Whenever someone in authority in Ireland is under pressure for perceived wrong-doing, it is the done thing for whatever flack has been sent to RTÉ to defend him or her to insist that he or she is “entitled to due process, just like any other citizen.”
Where Aughrim is lost in so many of these things is that the interviewer invariably accepts this notion. But the interviewer should not. The interviewer should instruct the flack to hold it right there, and tell the flack that the creature in question isn’t entitled to “due process, like any other citizen,” because the creature in question isn’t any other citizen.
If the creature in question were any other citizen, we wouldn’t be talking about him or her on Morning Ireland or the Six-One News or whatever. We wouldn’t give a fiddle-dee-dee what was done, by who, to whom. It would be the very least of our concerns.
The reason we’re interested in the actions of public figures is because those public figures have a considerable impact on the life and well-being of the community as a whole, and because of this, public figures must be held to a higher account than private citizens. It’s a necessary stop against corruption, jobbery, cronyism and many other evils, and God knows such a notion never caught on around here at all, at all.
Reader, have you heard that “Caesar’s wife must be above suspicion?” It’s a two-thousand-year-old phrase that sums up the Romans’ attitude to people in public life. That not only must they themselves be models of probity, but those around them must be as well.
Contrast, this, then, with standards in Irish public life. For the past week, the media have been in a tailspin trying to chart who said what, to whom, and when, in regard to Garda whistleblowers and to what extent can we pin them on this. Because it’s only when pinned down that an Irish public figure will put his or her hands up and admit it’s a fair cop. Otherwise, the tradition is to say nothin’ and tough it out.
Those sagacious observers, the dogs in the street, couldn’t give an empty tin of Pedigree Chum who said what, to whom, and when. The doggies are convinced of the following facts:
- Maurice McCabe was ballaragged scandalously, and he was not, is not, nor will he be alone in that.
- The ballaragging didn’t happen by accident either. It’s not what you’d call an Act of God, like.
- The doggies don’t care how much the Garda Commissioner knew or didn’t know about it.
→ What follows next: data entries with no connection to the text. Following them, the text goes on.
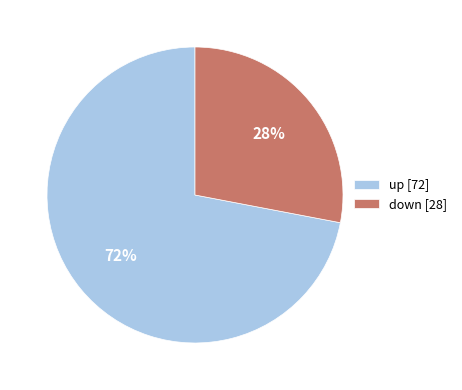

What is the largest slice in the pie chart?

up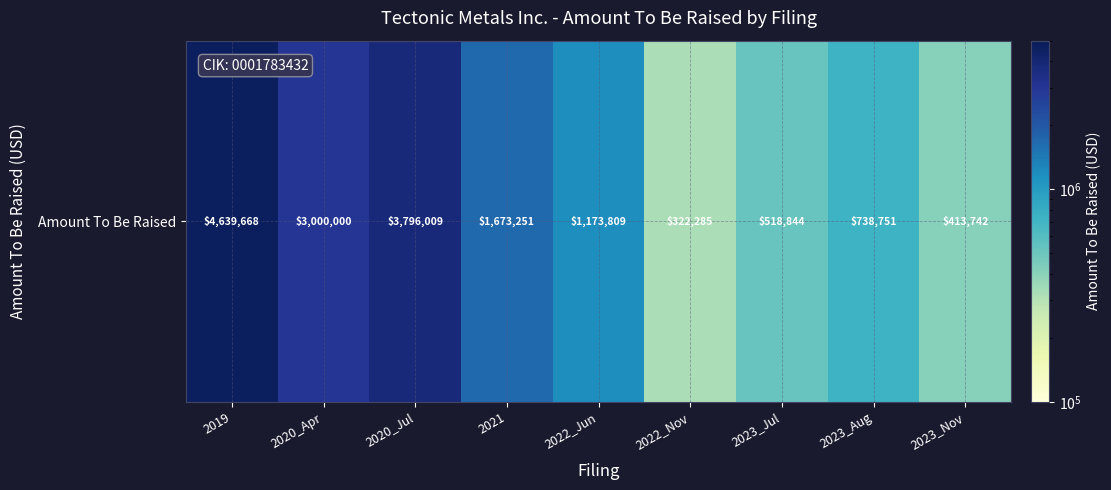

What is the sum of the values at 2022_Jun and 2023_Jul?

1692653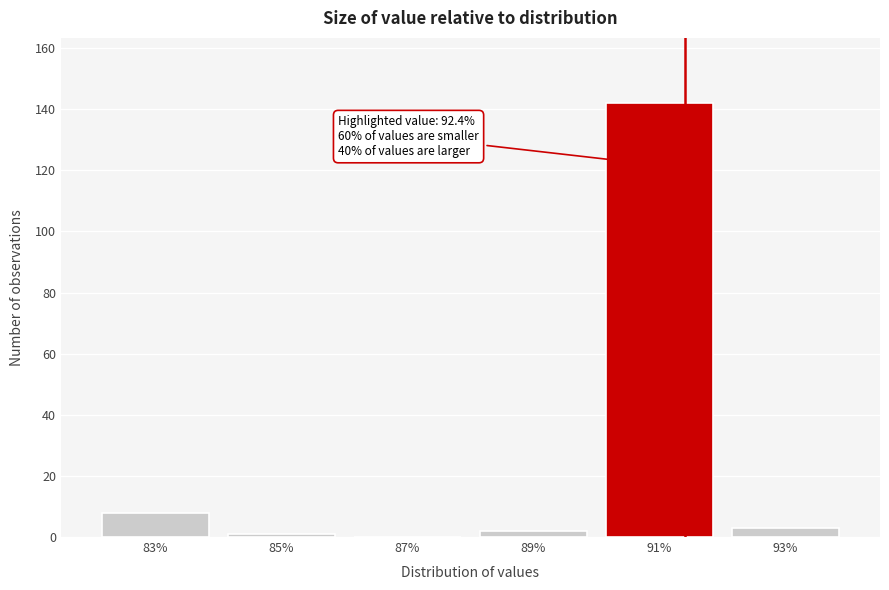

Reading left to right, transcribe all the data shown in this chart.

83%=8	85%=1	87%=0	89%=2	91%=142	93%=3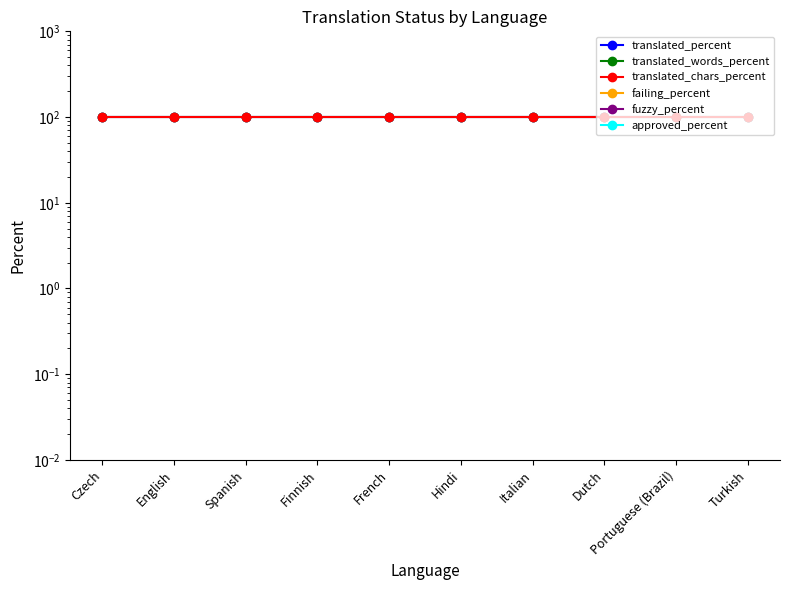

How many series are shown in this chart?

6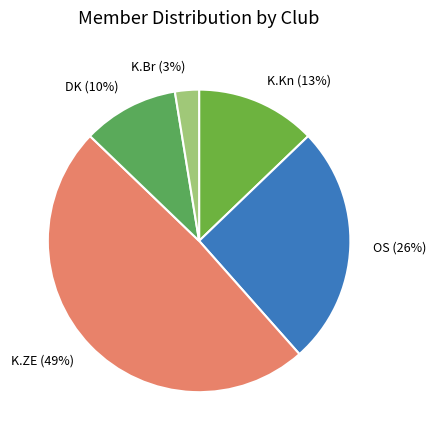

How many segments does this pie chart have?

5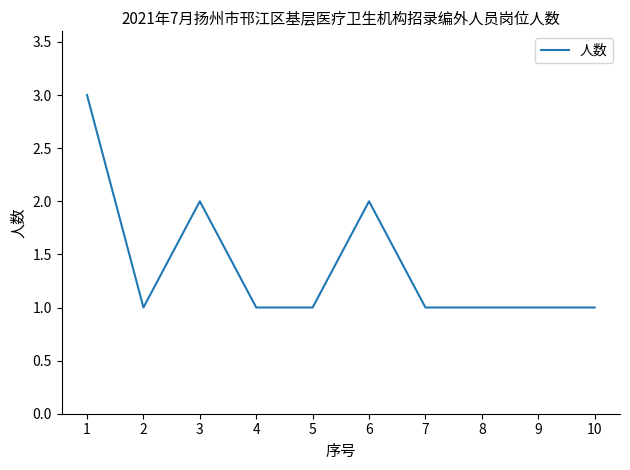

Approximately how many times larger is the value at 8 compared to 6?

0.5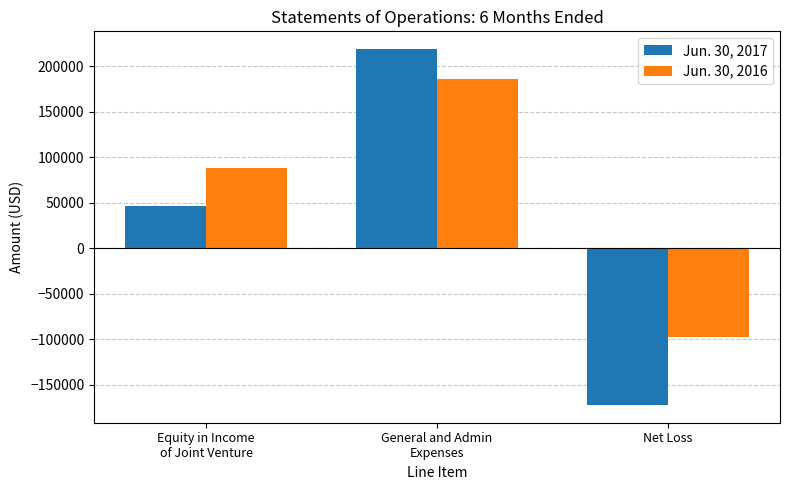

The Jun. 30, 2017 series shows 218577 at General and Admin
Expenses. True or false?

True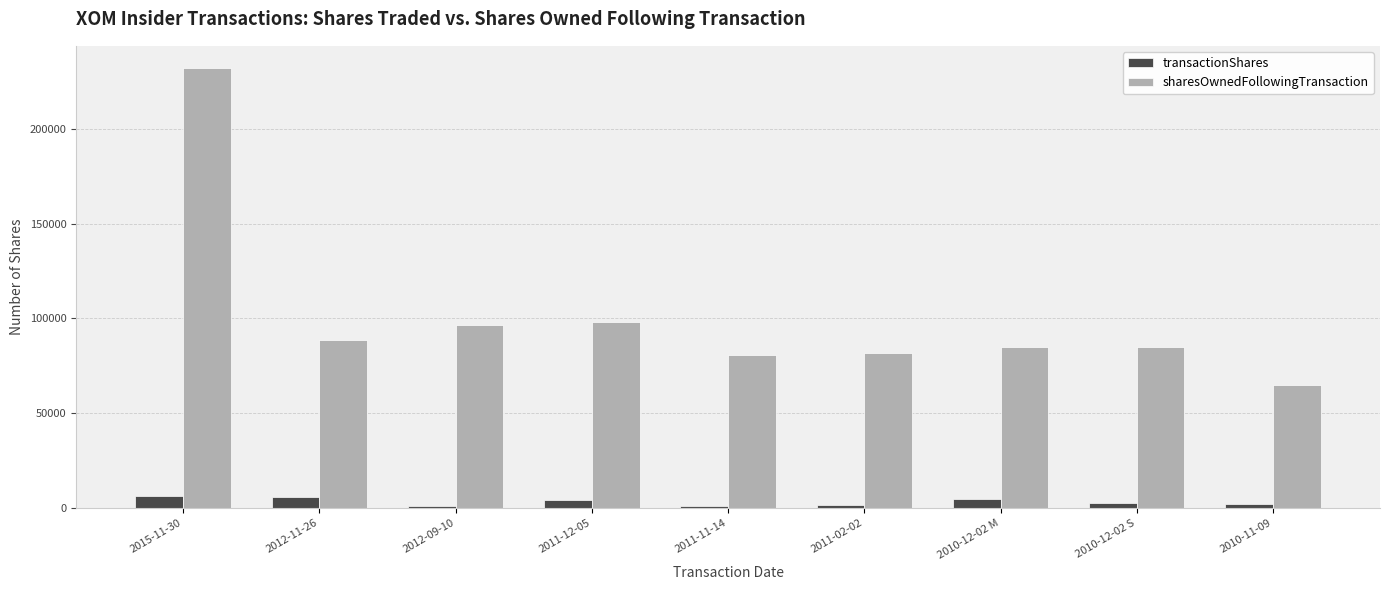

What is the average value of the sharesOwnedFollowingTransaction series?

101459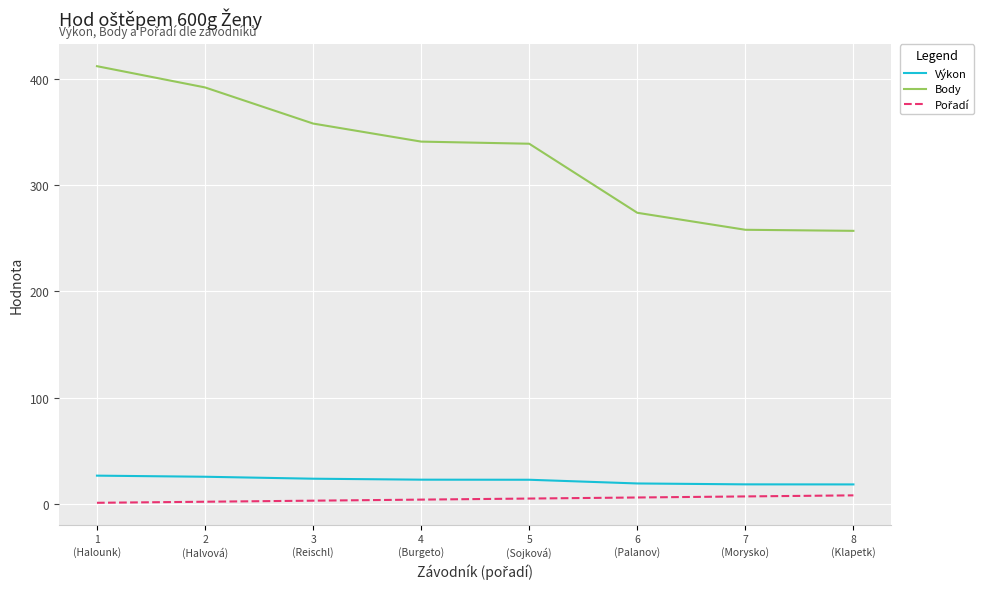

Which series has the largest total across all categories?

Body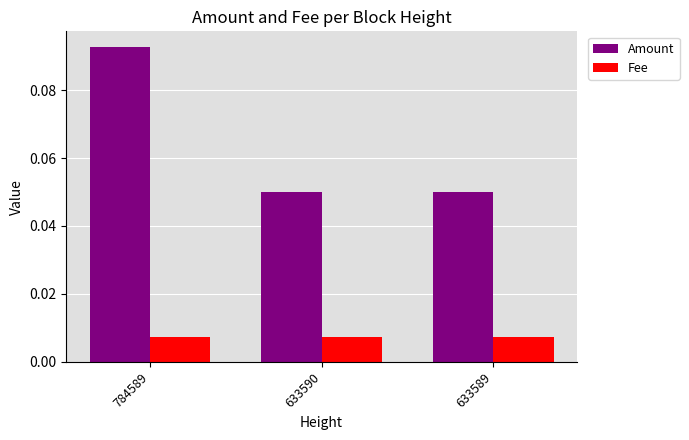

At which category is the sum across all series the highest?

784589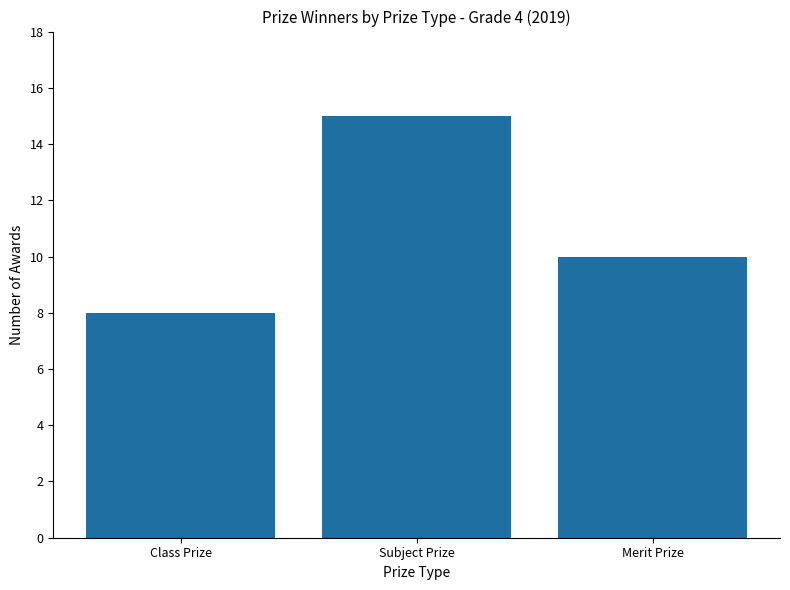

What is the difference between the maximum and minimum values?

7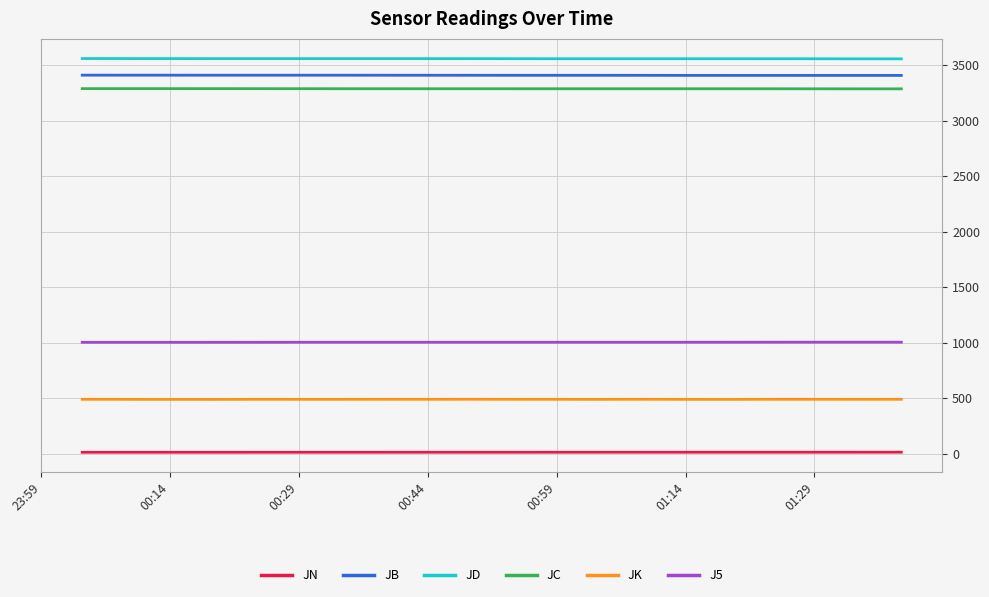

How many lines are shown in the chart?

6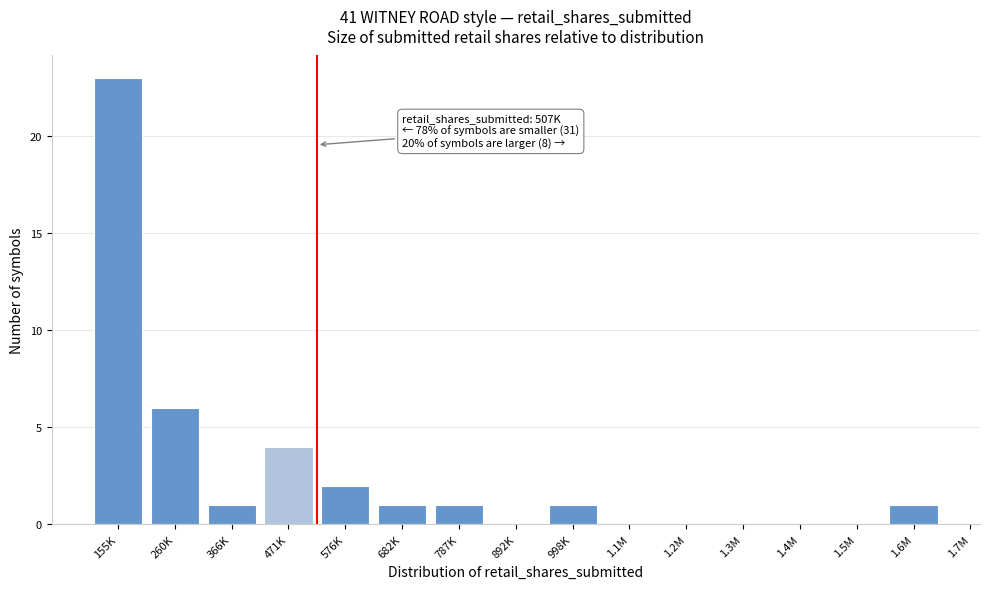

Reading left to right, what are all the values shown in this chart?

155K=23	260K=6	366K=1	471K=4	576K=2	682K=1	787K=1	892K=0	998K=1	1.1M=0	1.2M=0	1.3M=0	1.4M=0	1.5M=0	1.6M=1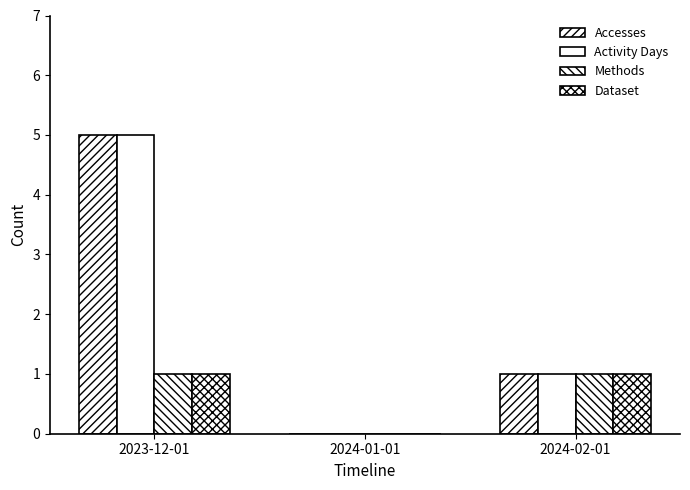

Are the bars horizontal?

No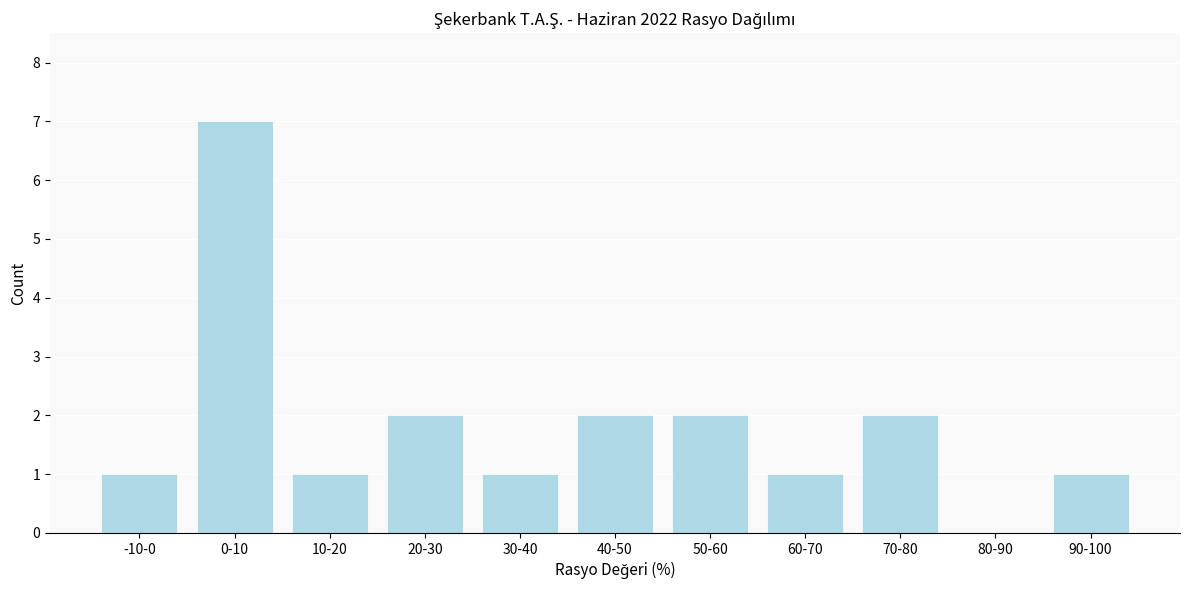

Reading right to left, extract all data points from this chart.

90-100=1	80-90=0	70-80=2	60-70=1	50-60=2	40-50=2	30-40=1	20-30=2	10-20=1	0-10=7	-10-0=1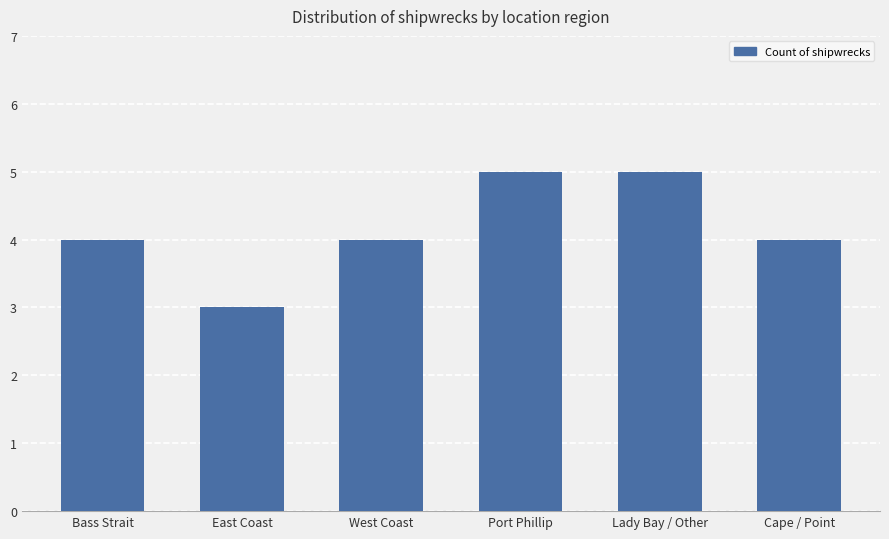

Reading left to right, list all the values displayed in this chart.

4	3	4	5	5	4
- The Mutt-ocracy do care that the current Garda Commissioner was brought in because of the scandal surrounding her predecessor and, rather than cleaning that up, she’s made it worse. Therefore, these debates about her stepping aside are pointless. She’s got to go. If she won’t resign, fire her and put someone else in charge, and keep firing people and appointing new ones until the screw-ups bloody stop.
- Katherine Zappone made a career from talking about children’s rights. How ironic, then, after a children’s referendum and the setting-up of a Ministry for Children, that the only thing Tusla seem to have done is played a part in a scandalous smear campaign. Goodbye, Katherine. Thanks for nothing.
- Frances Fitzgerald. What are you for, exactly, Frances? You’re for the door, that’s one thing we can settle straight away.
- Enoch Powell, that Wolverhampton wanderer and former UUP MP for South Down, once remarked that all political lives end in failure. Penny for your thoughts, Taoiseach.
As for an election not solving anything, whatever about the doggies, your correspondent is willing to give it a try, just in case it does solve something. Maybe, after the clown cabinet of the past year and the horror-show currently unfolding in the United States, the parties might be in a mood to behave in a vaguely grown-up fashion this time and present their plans like adults speaking to adults, rather than the usual rhetoric of orderlies in a mental home telling those fellows who think they’re Martians that the flying saucer will be here tomorrow to take them all back home.
As for our, the electorate’s, part, let’s all try to stop believing in flying saucers and get real while there’s still a country left to save.